À Brazzaville et à Pointe-Noire, les différentes Églises et la société civile maintiennent la pression sur les pouvoirs publics et la communauté internationale. La coalition est constituée de l’Observatoire congolais des droits de l’homme (OCDH), de l’Association des chrétiens pour l’abolition de la torture, de la fondation Niosi, de la Commission justice et paix de l’Église catholique et de l’ONG protestante Pour l’action évangélique et pour la paix. Grands artisans de la campagne Publish what you pay [« Publiez ce que vous payez »], ils demandent aux autorités d’adopter une loi sur la gestion des revenus des hydrocarbures, de lever la clause de confidentialité dans les contrats pétroliers et de publier les résultats de l’audit de la SNPC réalisé en 2003 par le cabinet américain KPMG. Le gouvernement et la Banque mondiale seraient actuellement en pourparlers en vue de la publication de ce document.
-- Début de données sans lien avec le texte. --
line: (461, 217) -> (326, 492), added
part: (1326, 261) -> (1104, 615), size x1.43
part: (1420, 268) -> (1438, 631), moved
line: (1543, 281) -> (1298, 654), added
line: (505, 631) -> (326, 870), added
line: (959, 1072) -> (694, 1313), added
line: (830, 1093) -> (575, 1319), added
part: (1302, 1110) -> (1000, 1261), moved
Soutenue par les ONG du Nord, la coalition a par ailleurs écrit, en septembre 2003, à Rigobert Roger Andely, le ministre congolais des Finances, ainsi qu’aux compagnies pétrolières opérant dans le pays (Total, ENI, Chevron, Zetah M.P.), pour réclamer la publication des sommes versées par ces sociétés au gouvernement. En vain, pour le moment.
Avec 300 000 barils/jour, la République du Congo est le troisième producteur de pétrole d’Afrique subsaharienne. Pourtant, après l’échec de la transition démocratique (1990-1993) et trois guerres civiles (1993,1997,1999), les conditions de vie de la population n’ont cessé de se dégrader : 70 % des Congolais vivent en dessous du seuil de pauvreté.